Reading Peak KW Consumption without knowing the Power Factor at that Peak Period will not allow for your calculated Load values to be converted in to KVA  and eventually in to Peak Load Amperes.
For example:
480V 3 Phase Machine records a Peak True Power Draw of 25,000W (25 KW);
a. If the Peak Power Factor is 70% (0.7 PF), the Apparent Power Drawn from the Supply will be 35,725 VA (35.73 KVA), and the resulting Peak Load Amperes will be 42.99A. (25000 x 1÷0.7 = 35725 va; 35725 ÷ 480 x 1.732 = 42.99A)
b. If the Peak Power Factor is 90% (0.9 PF), the Apparent Power Drawn from the Supply will be 27,750 VA (27.75 KVA), and the resulting Peak Load Amperes will be 33.39A.
c. If the Peak Power Factor is 100% (1.0 PF, or Unity PF), the Apparent Power Drawn from the Supply will be 25,000 VA (25.00 KVA), and the resulting Peak Load Amperes will be 30.08A.
...........................................................
Unity Power Factor would be found with 100% Pure Resistance type Loads. All other Load types will rank below Unity P.F.; Where the connected Load's Reactive Power is highest in Inductive Reactance [XL], the Power Factor is "Lagging"; with higher Capacitive Reactance [XC], the Power Factor is "Leading".
In either case (XL or XC), the Power Factor will be less than Unity, so the Apparent Power Drawn from the Supply will be a combination of "TRUE POWER" (Kilo Watts), and "REACTIVE POWER" (Kilo Voltamps Reactive).
....................................................................................................................................................................................
With the above being said, let's apply numbers to your query:
 Placing the Equipment on a Single Branch Circuit 
The Equipment appears to draw a Peak True Power Load of 63.00 KW (30.1 KW + 32.9 KW). Not sure of the System Voltage this Equipment is connected to, so I will use 480V 3 Phase for these examples.

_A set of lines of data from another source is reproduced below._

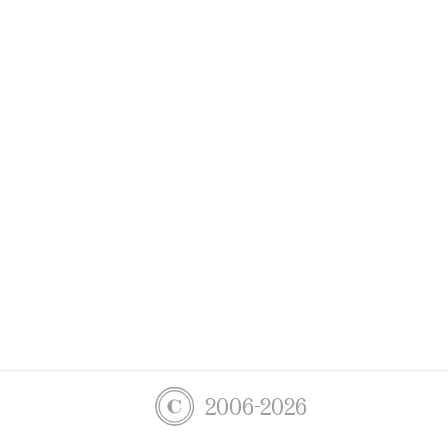
2006-2026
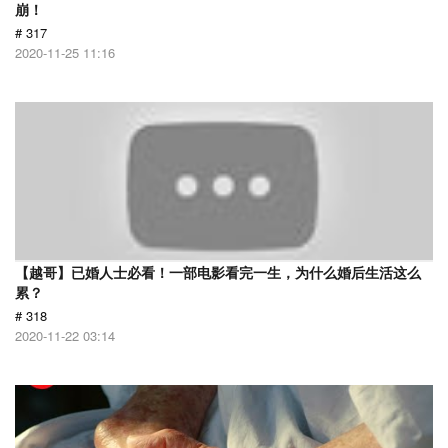
崩！
# 317
2020-11-25 11:16
【越哥】已婚人士必看！一部电影看完一生，为什么婚后生活这么
累？
# 318
2020-11-22 03:14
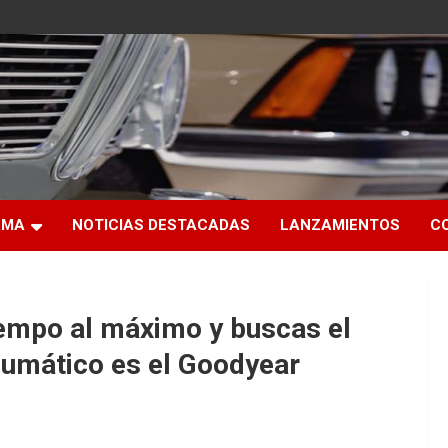
RMA
NOTICIAS DESTACADAS
LANZAMIENTOS
C
iempo al máximo y buscas el
neumático es el Goodyear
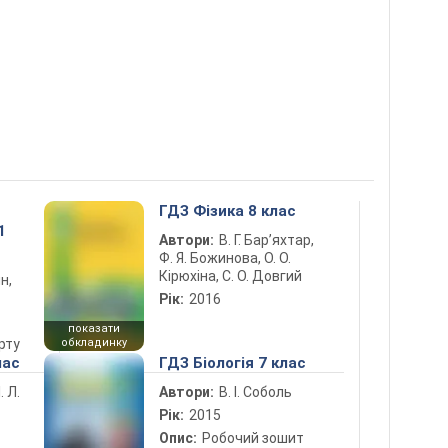
ГДЗ Фізика 8 клас
1
Автори:
В. Г. Бар’яхтар,
Ф. Я. Божинова, О. О.
Кірюхіна, С. О. Довгий
н,
Рік:
2016
показати
рту
обкладинку
лас
ГДЗ Біологія 7 клас
. Л.
Автори:
В. І. Соболь
Рік:
2015
Опис:
Робочий зошит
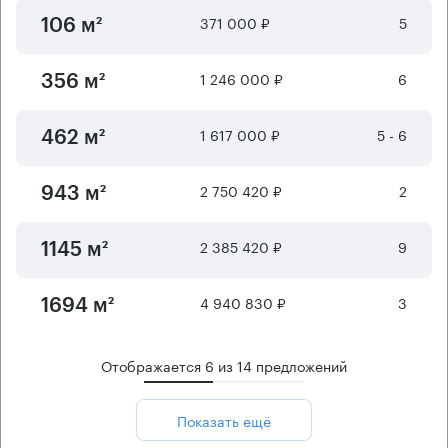
371 000 ₽
5
106 м²
1 246 000 ₽
6
356 м²
1 617 000 ₽
5 - 6
462 м²
2 750 420 ₽
2
943 м²
2 385 420 ₽
9
1145 м²
4 940 830 ₽
3
1694 м²
Отображается
6
из
14
предложений
Показать ещё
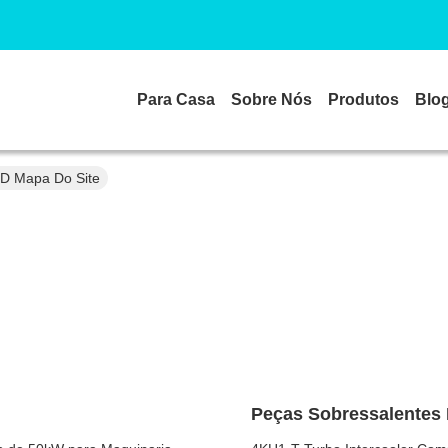
Para Casa
Sobre Nós
Produtos
Blo
 Mapa Do Site
Peças Sobressalentes 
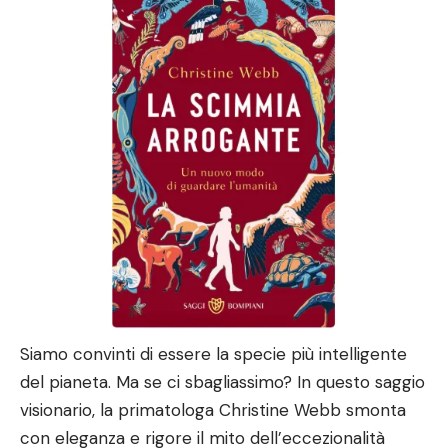
Siamo convinti di essere la specie più intelligente
del pianeta. Ma se ci sbagliassimo? In questo saggio
visionario, la primatologa Christine Webb smonta
con eleganza e rigore il mito dell’eccezionalità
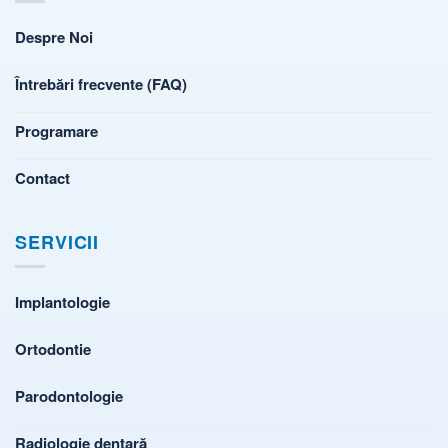
Despre Noi
Întrebări frecvente (FAQ)
Programare
Contact
SERVICII
Implantologie
Ortodontie
Parodontologie
Radiologie dentară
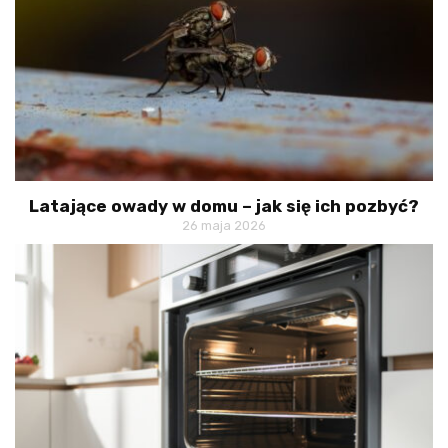
Latające owady w domu – jak się ich pozbyć?
26 maja 2026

If the Peak Power Factor is 0.8, the Equipment will have an Apparent Power Draw of 78.75 KVA. 78.75 KVA at 480V 3 Phase = 94.77 Amps.
If the entire FLA (Full Load Amperes) was Continuous, the minimum Ampacity of the Branch Circuit will be 118.46 Amps (98.44 KVA).
A single 125 Amp 3 Phase 3 Wire Branch Circuit could be used to feed the Equipment in this example.
Things to include for the total Calculations:
1.: Total Coincidental Peak KVA Load Values, 2.: System Voltage and Phase, 3.: FLA of the Largest Motor, 4.: Load Amperes / KVA running for more than 179 Minutes, 5.: Locked Rotor Amperes for Motors > 2 HP (especially for Motors connected to hard starting shaft loads).
Good luck!!!
Scott (EE)
Scott " 35 " Thompson Just Say NO To Green Eggs And Ham!